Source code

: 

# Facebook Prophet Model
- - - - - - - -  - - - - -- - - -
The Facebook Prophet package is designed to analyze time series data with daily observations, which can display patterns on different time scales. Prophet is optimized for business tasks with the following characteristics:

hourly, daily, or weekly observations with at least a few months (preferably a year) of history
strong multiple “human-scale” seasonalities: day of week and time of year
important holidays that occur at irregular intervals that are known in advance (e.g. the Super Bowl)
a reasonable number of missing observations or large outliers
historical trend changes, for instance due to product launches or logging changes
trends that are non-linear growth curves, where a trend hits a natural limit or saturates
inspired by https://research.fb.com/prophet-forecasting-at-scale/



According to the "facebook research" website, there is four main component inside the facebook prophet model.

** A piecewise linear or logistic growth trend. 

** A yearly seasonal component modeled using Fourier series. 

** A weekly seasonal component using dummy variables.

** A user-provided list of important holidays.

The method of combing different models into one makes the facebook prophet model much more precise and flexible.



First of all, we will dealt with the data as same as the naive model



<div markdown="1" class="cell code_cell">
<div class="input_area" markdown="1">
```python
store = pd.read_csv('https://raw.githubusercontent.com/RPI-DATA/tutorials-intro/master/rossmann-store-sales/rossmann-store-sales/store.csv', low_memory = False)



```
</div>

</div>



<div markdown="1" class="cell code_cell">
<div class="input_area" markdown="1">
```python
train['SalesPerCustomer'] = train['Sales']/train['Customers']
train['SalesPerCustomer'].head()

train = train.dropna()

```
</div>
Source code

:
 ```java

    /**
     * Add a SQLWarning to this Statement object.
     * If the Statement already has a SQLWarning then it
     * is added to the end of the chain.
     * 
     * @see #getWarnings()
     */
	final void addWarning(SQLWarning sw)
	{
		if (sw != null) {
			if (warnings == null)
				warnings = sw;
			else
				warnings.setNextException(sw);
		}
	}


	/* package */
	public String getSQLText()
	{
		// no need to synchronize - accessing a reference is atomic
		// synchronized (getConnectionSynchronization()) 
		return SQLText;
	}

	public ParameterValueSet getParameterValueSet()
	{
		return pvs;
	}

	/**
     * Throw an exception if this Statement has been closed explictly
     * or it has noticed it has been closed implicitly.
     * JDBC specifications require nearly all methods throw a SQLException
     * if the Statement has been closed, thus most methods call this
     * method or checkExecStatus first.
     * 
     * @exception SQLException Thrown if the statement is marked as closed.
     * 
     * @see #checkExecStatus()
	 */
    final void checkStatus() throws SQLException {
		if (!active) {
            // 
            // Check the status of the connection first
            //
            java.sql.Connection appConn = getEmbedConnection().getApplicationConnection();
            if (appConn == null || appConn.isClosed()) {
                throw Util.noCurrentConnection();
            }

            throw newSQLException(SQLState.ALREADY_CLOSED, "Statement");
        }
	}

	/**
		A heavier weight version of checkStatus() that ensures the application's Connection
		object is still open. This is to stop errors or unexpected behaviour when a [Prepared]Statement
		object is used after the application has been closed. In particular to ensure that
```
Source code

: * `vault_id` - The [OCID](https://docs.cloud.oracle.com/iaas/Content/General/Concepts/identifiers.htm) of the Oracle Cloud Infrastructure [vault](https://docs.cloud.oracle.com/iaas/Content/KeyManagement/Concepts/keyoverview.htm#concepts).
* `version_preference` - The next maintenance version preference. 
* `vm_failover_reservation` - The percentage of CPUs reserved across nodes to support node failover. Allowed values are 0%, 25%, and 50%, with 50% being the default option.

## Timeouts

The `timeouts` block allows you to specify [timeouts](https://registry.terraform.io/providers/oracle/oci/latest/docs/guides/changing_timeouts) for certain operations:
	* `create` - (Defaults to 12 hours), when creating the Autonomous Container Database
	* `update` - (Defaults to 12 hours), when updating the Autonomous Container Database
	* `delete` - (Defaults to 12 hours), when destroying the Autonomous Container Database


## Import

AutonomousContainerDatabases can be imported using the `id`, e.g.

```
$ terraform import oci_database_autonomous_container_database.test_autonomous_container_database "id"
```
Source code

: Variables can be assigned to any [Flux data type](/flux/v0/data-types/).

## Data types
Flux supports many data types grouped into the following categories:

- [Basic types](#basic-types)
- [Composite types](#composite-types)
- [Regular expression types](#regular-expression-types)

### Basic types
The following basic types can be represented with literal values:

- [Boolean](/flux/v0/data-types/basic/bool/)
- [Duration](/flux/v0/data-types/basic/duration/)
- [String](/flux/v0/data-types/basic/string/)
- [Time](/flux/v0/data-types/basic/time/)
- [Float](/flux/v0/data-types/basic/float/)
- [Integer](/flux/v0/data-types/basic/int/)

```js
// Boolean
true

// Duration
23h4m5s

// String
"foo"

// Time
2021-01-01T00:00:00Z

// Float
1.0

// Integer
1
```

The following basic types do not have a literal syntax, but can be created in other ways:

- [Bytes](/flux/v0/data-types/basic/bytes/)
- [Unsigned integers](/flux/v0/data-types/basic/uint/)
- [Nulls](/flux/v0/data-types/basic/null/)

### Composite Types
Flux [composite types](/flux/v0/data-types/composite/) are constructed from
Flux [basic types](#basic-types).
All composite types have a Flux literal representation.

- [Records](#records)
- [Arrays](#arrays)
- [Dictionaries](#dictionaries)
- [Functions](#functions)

◆ **Your instructions**:
Across the records above, return every line that contains the word "final".

◆ **Finished task**:
	final void addWarning(SQLWarning sw)
    final void checkStatus() throws SQLException {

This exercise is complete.